無駄な思考にばかり頭が周り、肝心の体は行動を起こしかねる。私はただ『魔王』と書かれた表札をまじまじ見つめていた。

 予想外に訪れた唐突な最終局面だが、私は勇者だ。遅かれ早かれこの存在に立ち向かわねばならないのに違いはない。単にその時が早まっただけのことである。だが、なまじ見た目が普通の家である分、どうにも踏み込みにくいのだ。いっそインターホンでも鳴らしてみるか。

 表札に対して一方的に睨めっこを仕掛けながら、やがて私の思考はある予想をはじき出した。

「……まさか、罠……?」

 なるほど、そう考えれば合点がいく。この普通の家は、見た目で欺き、油断させたり混乱させたりするのが目的なのだろう。さすが魔王、姑息な手を使う。

 だが、そうと分かれば迷うことはない。臆せず油断せず、突入あるのみだ。緊張感に欠ける菓子折りはここに置いていこう。でも勿体ないから帰りに回収しよう。

「よし、やるぞ……! そう、私は勇者だから!」

「……お前、他人の家(うち)の前で何やってんの?」

「ひィぇあッ!?

 心臓が口から飛び出るかと思った。実際に出たのはなんとも珍妙な恥ずかしい悲鳴だったが。

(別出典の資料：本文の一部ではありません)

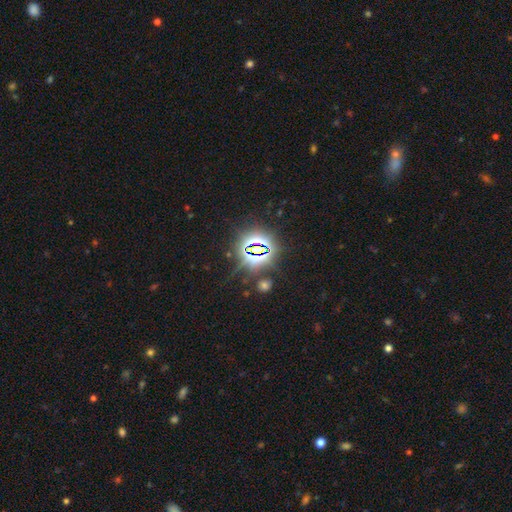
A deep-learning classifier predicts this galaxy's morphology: A star or artifact, not a galaxy (79%).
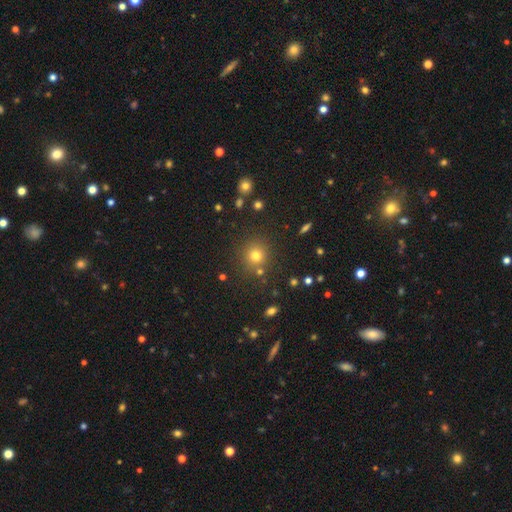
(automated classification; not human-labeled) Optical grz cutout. It shows a smooth galaxy with no disk features (74%) that is round (91%). Merging: none (83%).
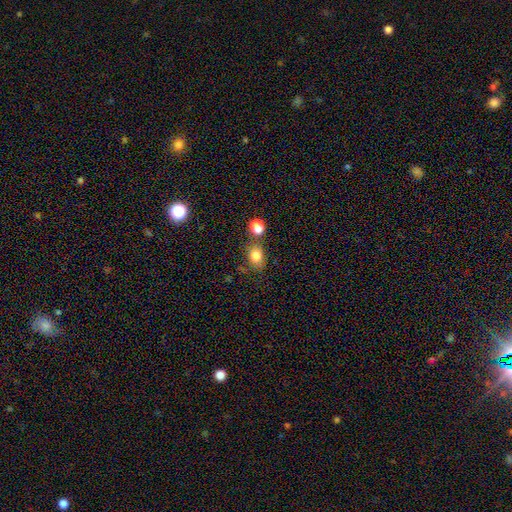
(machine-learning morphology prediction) This appears to be a smooth galaxy with no disk features (82%) that is in between round and cigar-shaped (60%). Merging: none (58%).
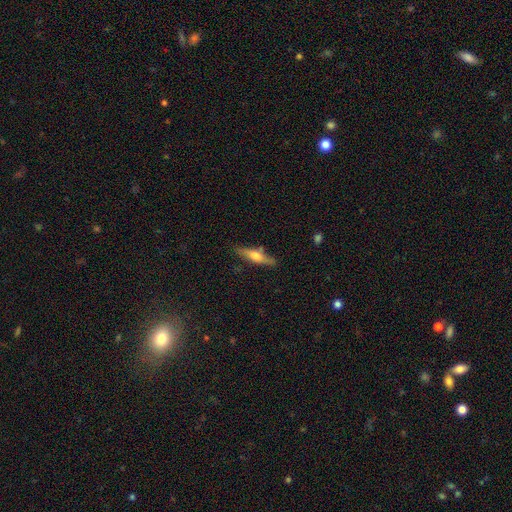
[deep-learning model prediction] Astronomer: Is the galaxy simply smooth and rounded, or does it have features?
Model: featured or disk — 51% (runner-up: smooth, 43%).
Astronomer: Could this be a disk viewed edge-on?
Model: yes — 93%.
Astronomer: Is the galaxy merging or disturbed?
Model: none — 82%.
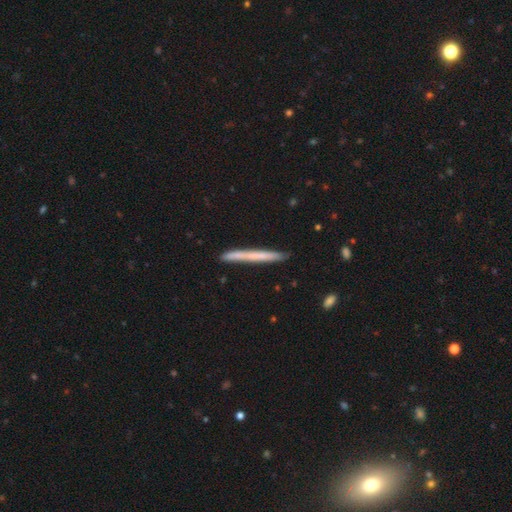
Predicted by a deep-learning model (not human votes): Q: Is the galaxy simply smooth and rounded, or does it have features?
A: smooth — 58%.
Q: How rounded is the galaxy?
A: cigar-shaped — 97%.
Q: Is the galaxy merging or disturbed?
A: none — 88%.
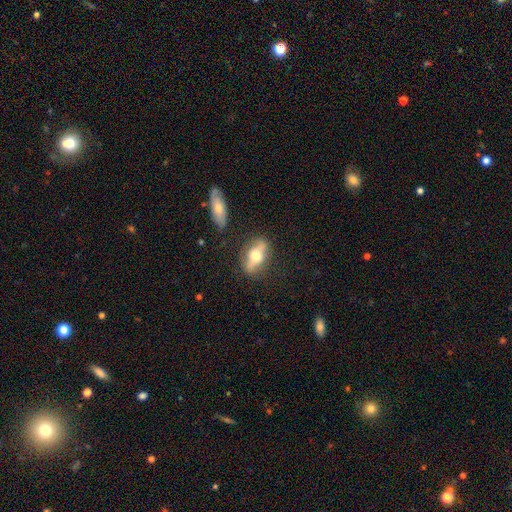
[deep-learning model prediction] Smooth or featured?
  - featured or disk: 54% *
  - smooth: 39%
  - star or artifact: 7%
Edge-on disk?
  - yes: 65% *
  - no: 35%
Merging?
  - none: 78% *
  - minor disturbance: 14%
  - major disturbance: 5%
  - merger: 3%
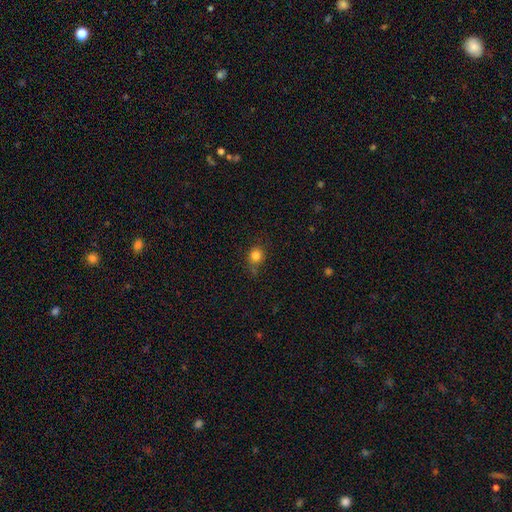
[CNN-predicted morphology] This is clearly a smooth galaxy (82%). How rounded: likely round (78%). Merging: likely none (68%).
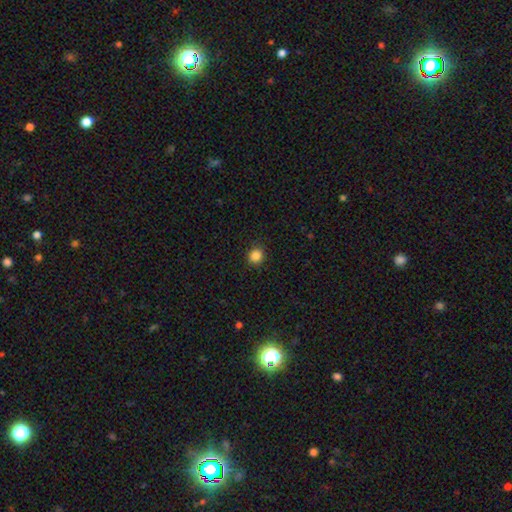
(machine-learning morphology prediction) A smooth galaxy with no disk features (85%) that is round (84%). Merging: none (90%).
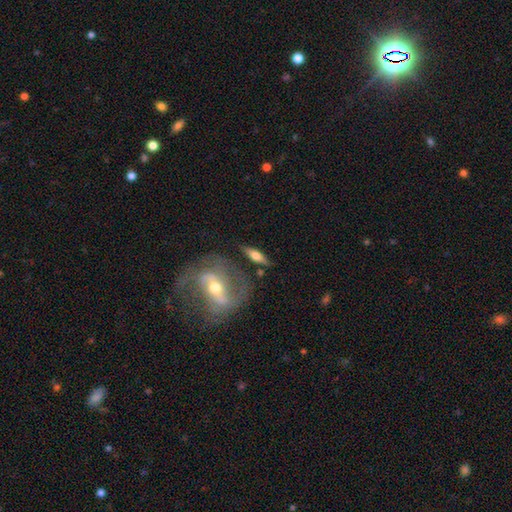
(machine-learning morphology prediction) Smooth or featured: featured or disk — 51% (smooth — 43%)
Edge-on disk: yes — 76% (no — 24%)
Merging: none — 74% (minor disturbance — 14%)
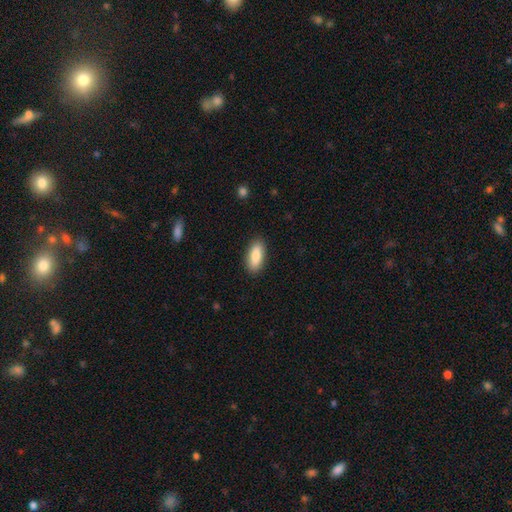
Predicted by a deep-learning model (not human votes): Overall: smooth (86%). How rounded: in between (79%). Merging: none (89%).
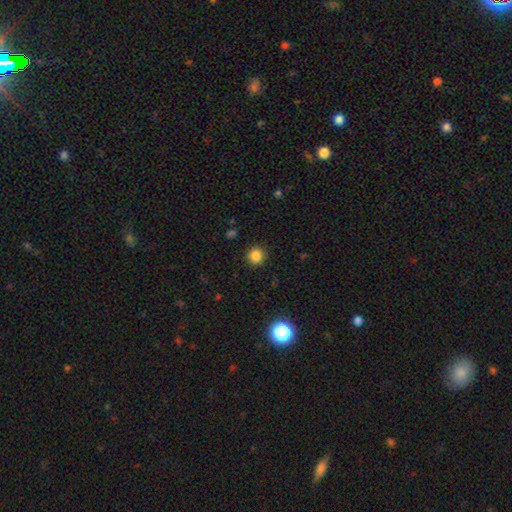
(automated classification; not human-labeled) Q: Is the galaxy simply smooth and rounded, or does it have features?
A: smooth — 84%.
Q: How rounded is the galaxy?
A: round — 90%.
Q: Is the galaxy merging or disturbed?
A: none — 91%.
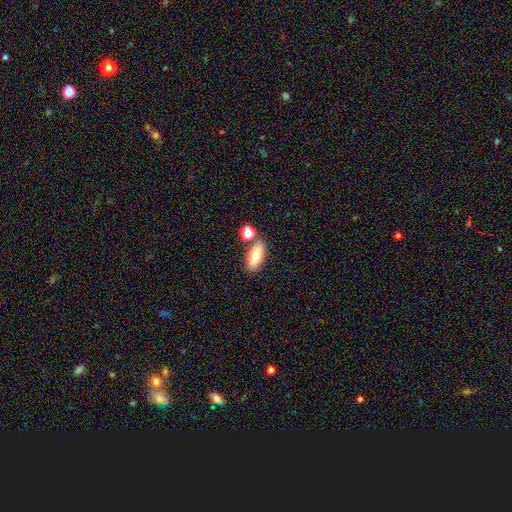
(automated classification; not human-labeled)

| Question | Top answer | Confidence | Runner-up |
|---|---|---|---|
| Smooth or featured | smooth | 76% | featured or disk (16%) |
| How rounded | in between | 83% | cigar-shaped (13%) |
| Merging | none | 70% | merger (16%) |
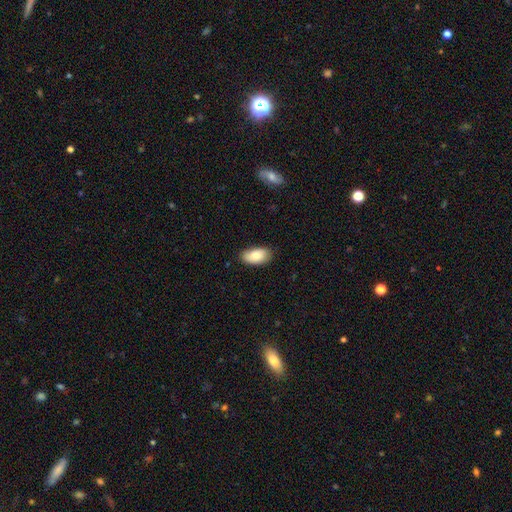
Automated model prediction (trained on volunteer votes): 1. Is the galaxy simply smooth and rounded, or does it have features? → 83% smooth, 10% featured or disk, 6% star or artifact.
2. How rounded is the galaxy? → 94% in between, 3% round, 3% cigar-shaped.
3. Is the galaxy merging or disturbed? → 84% none, 13% minor disturbance, 2% major disturbance, 1% merger.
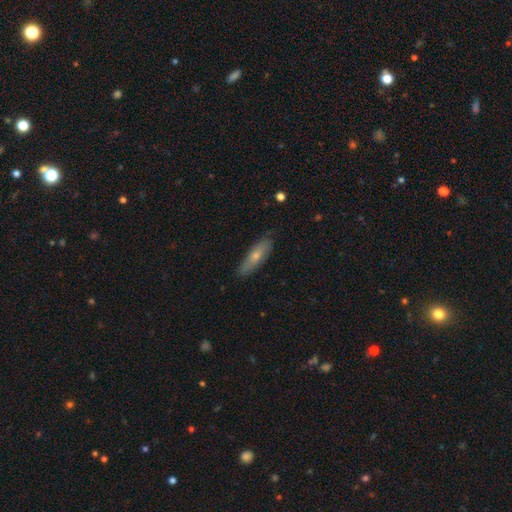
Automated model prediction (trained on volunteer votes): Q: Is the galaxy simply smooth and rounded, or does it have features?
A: smooth — 62%.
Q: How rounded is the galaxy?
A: cigar-shaped — 65%.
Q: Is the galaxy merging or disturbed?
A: none — 84%.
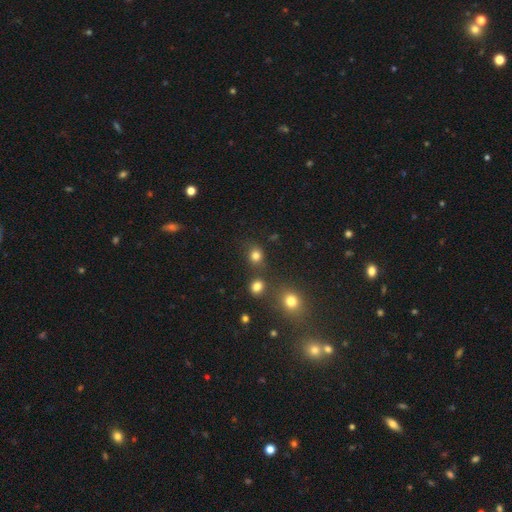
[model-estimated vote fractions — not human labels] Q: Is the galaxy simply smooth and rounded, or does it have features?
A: smooth — 79%.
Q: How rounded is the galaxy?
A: round — 76%.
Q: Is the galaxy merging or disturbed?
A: none — 76%.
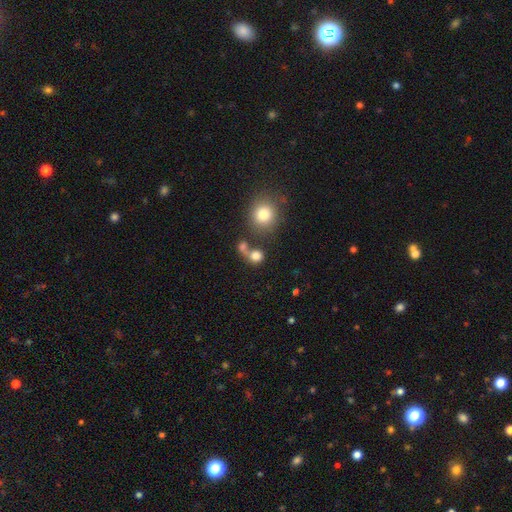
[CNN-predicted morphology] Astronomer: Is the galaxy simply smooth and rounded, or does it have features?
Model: smooth — 77%.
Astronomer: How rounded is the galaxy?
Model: round — 82%.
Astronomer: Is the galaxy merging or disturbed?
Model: none — 45% (runner-up: merger, 38%).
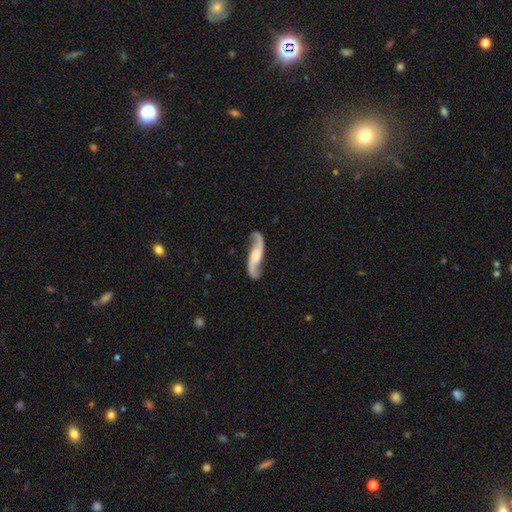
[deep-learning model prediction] featured or disk 87%, smooth 8%, star or artifact 4%. Down the decision tree: edge-on disk — no (91%); bar — no (53%); spiral arms — yes (97%); spiral arm count — 2 (94%); spiral winding — loose (77%); bulge size — moderate (34%); merging — none (82%).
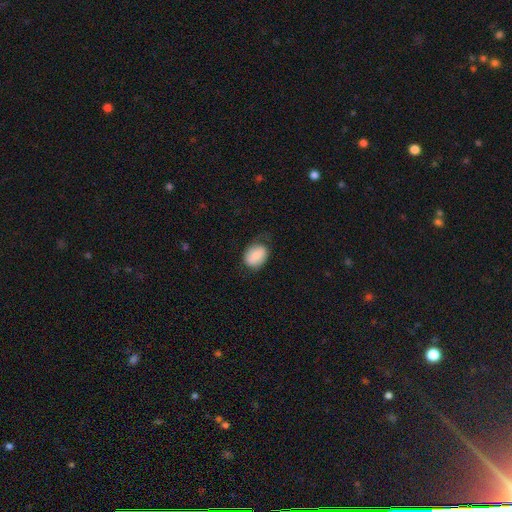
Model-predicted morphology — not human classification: type=smooth (78%); roundness=in between (64%); merging=none (62%).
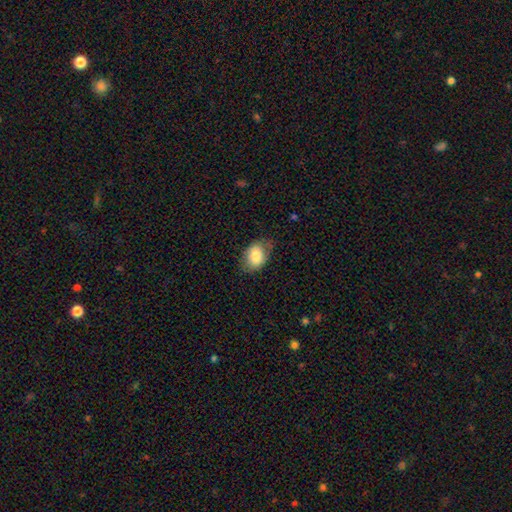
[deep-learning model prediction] Smooth or featured? Predicted: smooth (p=0.79). How rounded? Predicted: in between (p=0.76). Merging? Predicted: none (p=0.70).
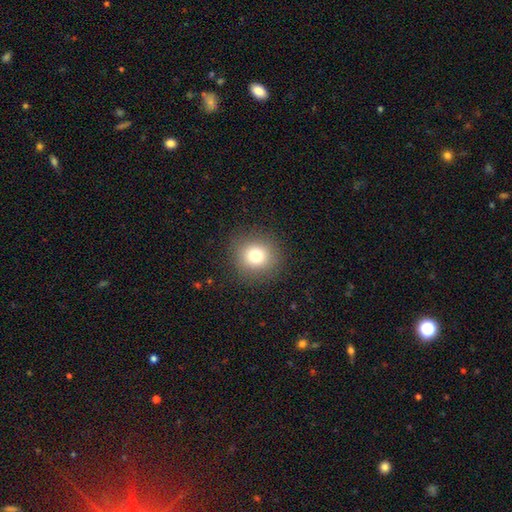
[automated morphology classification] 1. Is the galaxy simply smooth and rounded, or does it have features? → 77% smooth, 13% star or artifact, 10% featured or disk.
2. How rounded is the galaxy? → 91% round, 8% in between, 1% cigar-shaped.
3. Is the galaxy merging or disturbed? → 89% none, 7% minor disturbance, 3% major disturbance, 1% merger.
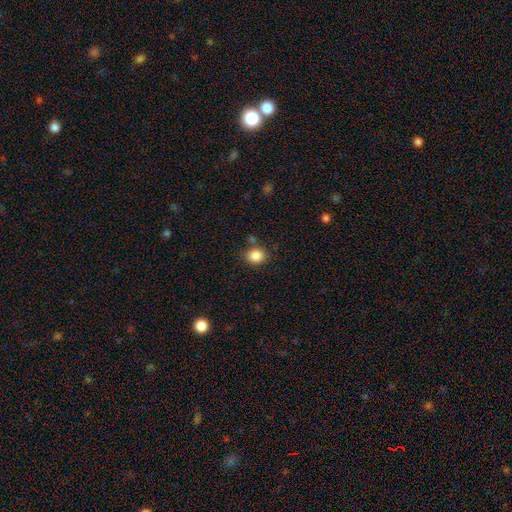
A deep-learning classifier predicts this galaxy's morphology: The model was most divided on "how rounded": round: 62%, in between: 37%, cigar-shaped: 1%. More confident: smooth or featured — smooth (86%); merging — none (77%).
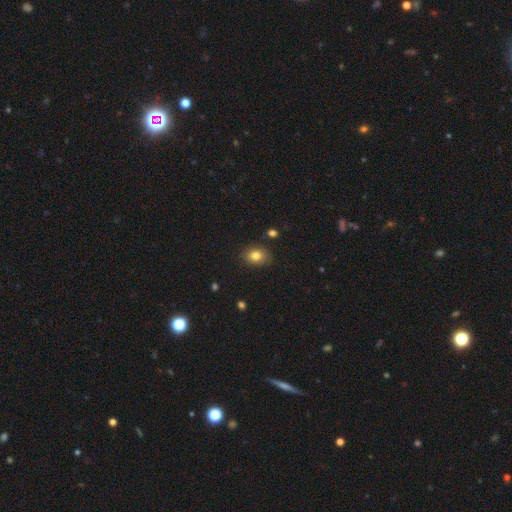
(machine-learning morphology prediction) smooth-or-featured: smooth: 82% | star or artifact: 11% | featured or disk: 8%
  how-rounded: in between: 63% | round: 36% | cigar-shaped: 1%
  merging: none: 84% | minor disturbance: 11% | major disturbance: 3% | merger: 2%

 悲鳴と共に飛び退く私、その背後にいつの間にか現れた声の主は、少し背の高い中年の男だった。黒い帽子に黒いコート、黒いデニムに黒いブーツ。これでもかとばかり黒い衣服で固めている。某轟竜の亜種でもリスペクトしてるのだろうか。

「だ、だだだ誰!?

「……この状況なら、誰って聞くのは本来俺の側だと思うが。まあ大体想像はついてる、お前が勇者ってやつだろ」

 実に面倒そうに話す男だ。バクバクする心臓を必死で落ち着かせながら、私は男の様子を窺った。

 どこをどう見ても、普通の黒いオッサンだ。普段なら例え隣を通ったとして、気に留めることもないだろう。だが、彼は先程確かに言った。『うち』、と。つまり、導き出される答えは一つ。

「お、おおお前が、魔王、さん……?」

「そういうことだ。まぁよろしくな」

 軽っ! 魔王、軽っ!!

 全く威厳の欠片もない。何の変哲もないこの男が、本当に国を恐怖に陥れた元凶だというのだろうか。だが疑いながらもうっかり魔王を『さん』付けで呼んでしまった私は、自分で思っている以上に臆病者(チキン)なのだろう。

「とっとにかく! お前が本当に魔王だってなら、私はお前を倒す! だって私は勇者だから!」

「へぇ……?」

 返ってきたのは気のない生返事。だが次の瞬間、私は目の前にいる中年が確かに魔王であるのだと、嫌でも思い知ることとなった。

「……ッ!」

 一瞬、ごうっと強い風が吹き抜けるような感覚が体表を洗う。次いで背筋に冷たい震えが起こり、全身が硬直してしまう。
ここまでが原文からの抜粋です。